Nonetheless, I managed to read several books filled with the dubious adventures of this Pietje Bell. From time to time I was sent for a few days to Amsterdam where I stayed with a couple that were good acquaintances of my parents. Mr. van der Meer, as the gentleman was called, was a rather solid type (in a spiritual sense, I mean). He was a church elder and would easily have qualified for the place on the Guiness Book of Records in the rubric of those who can say the longest prayers.  But, what happened? I discovered in his bookcase. among the commentaries on the Book of Revelation by Uriah Smith and others, a copy of a book from the Pietje Bell series. Life is indeed full of surprises. And at the time I already knew that we must be thankful for small mercies.

Later, as a teenager, I was extremely surprised when I saw in the library of the Adventist pastor of my local church a whole shelf filled with rather big books, bound in black covers. I soon discovered that these were bound copies of the Donald Duck weekly that our pastor had discovered in a second hand bookshop. Apparently, he was an avid reader of Donald Duck stories.

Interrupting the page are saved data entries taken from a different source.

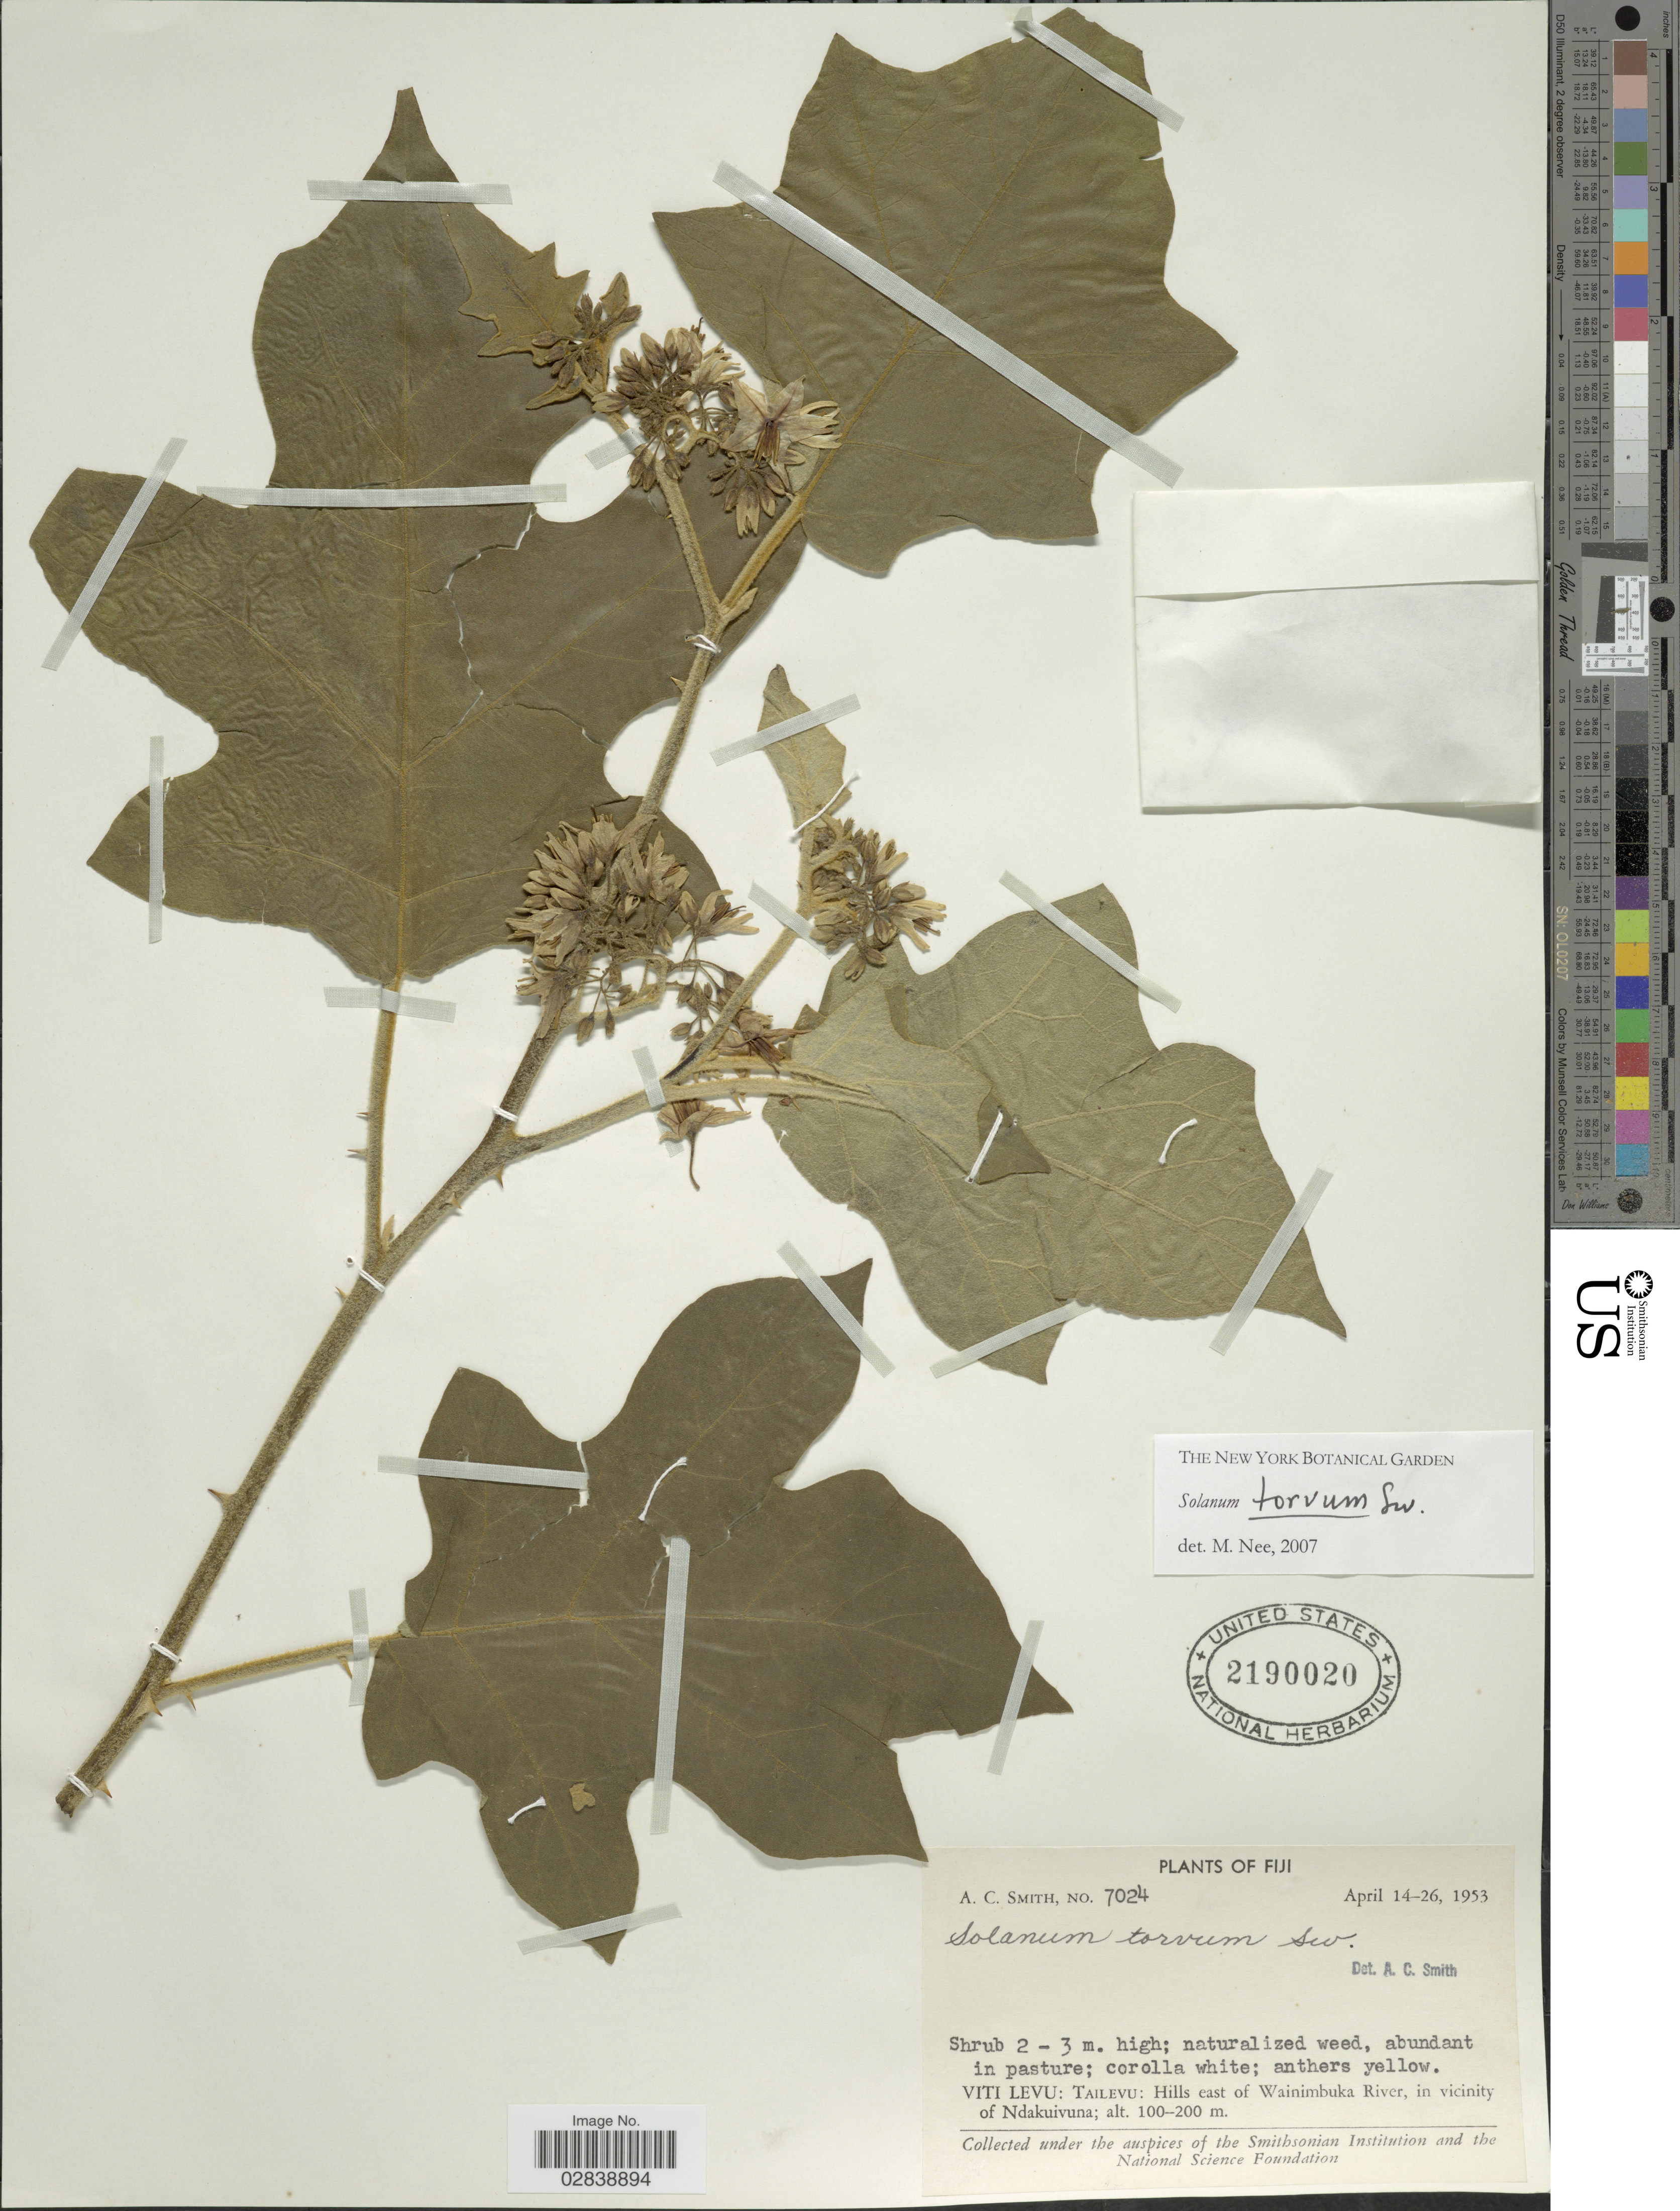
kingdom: Plantae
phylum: Tracheophyta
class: Magnoliopsida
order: Solanales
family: Solanaceae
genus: Solanum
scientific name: Solanum torvum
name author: Sw.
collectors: A. C. Smith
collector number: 7024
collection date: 1953-04-14/1953-04-26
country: Fiji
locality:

Back  to the daily Dagblad Trouw. I read a short item about a rather conservative Calvinistic pastor, a certain reverend Muilwijk in the coastal village of Katwijk, who exhorts his parishioners that reading the Donald Duck weekly is definitely ‘sinful’.  It contains lots of stories, he says, that are opposed to important Christian values. Think for a moment of the three small ducks who are always in the company of their uncle Donald. Is it not definitely unhealthy when such youthful characters dot not receive the care of a father and a mother, but are educated by a single elderly male? And there also appears to be quite a bit wrong with the attitude of the rich uncle Dagobert and aunt Catherine. It is seems that nowadays there are also stories in this despicable journal about a witch that is involved with weird magic.  So, definitely, this is not suitable material for Christian children (or Christian adults, for that matter!) And yes, it is a news item that dates from 2012!

It did make me think of the time when even watching the Polygoon film news was rather doubtful, if only because of the fact that it could entice you to go to the cinema. But the creepy, and often rather cruel, fairy tales of Grimm and others were considered OK. And the incredible naïve bedtime stories of Uncle Arthur were almost as sacred as the stories from a popular Dutch children’s Bible (including the murderous OT stories). Once in a while reflecting  on the past and on the moral ideas of a previous generation certainly helps to relativize some of the things we face today!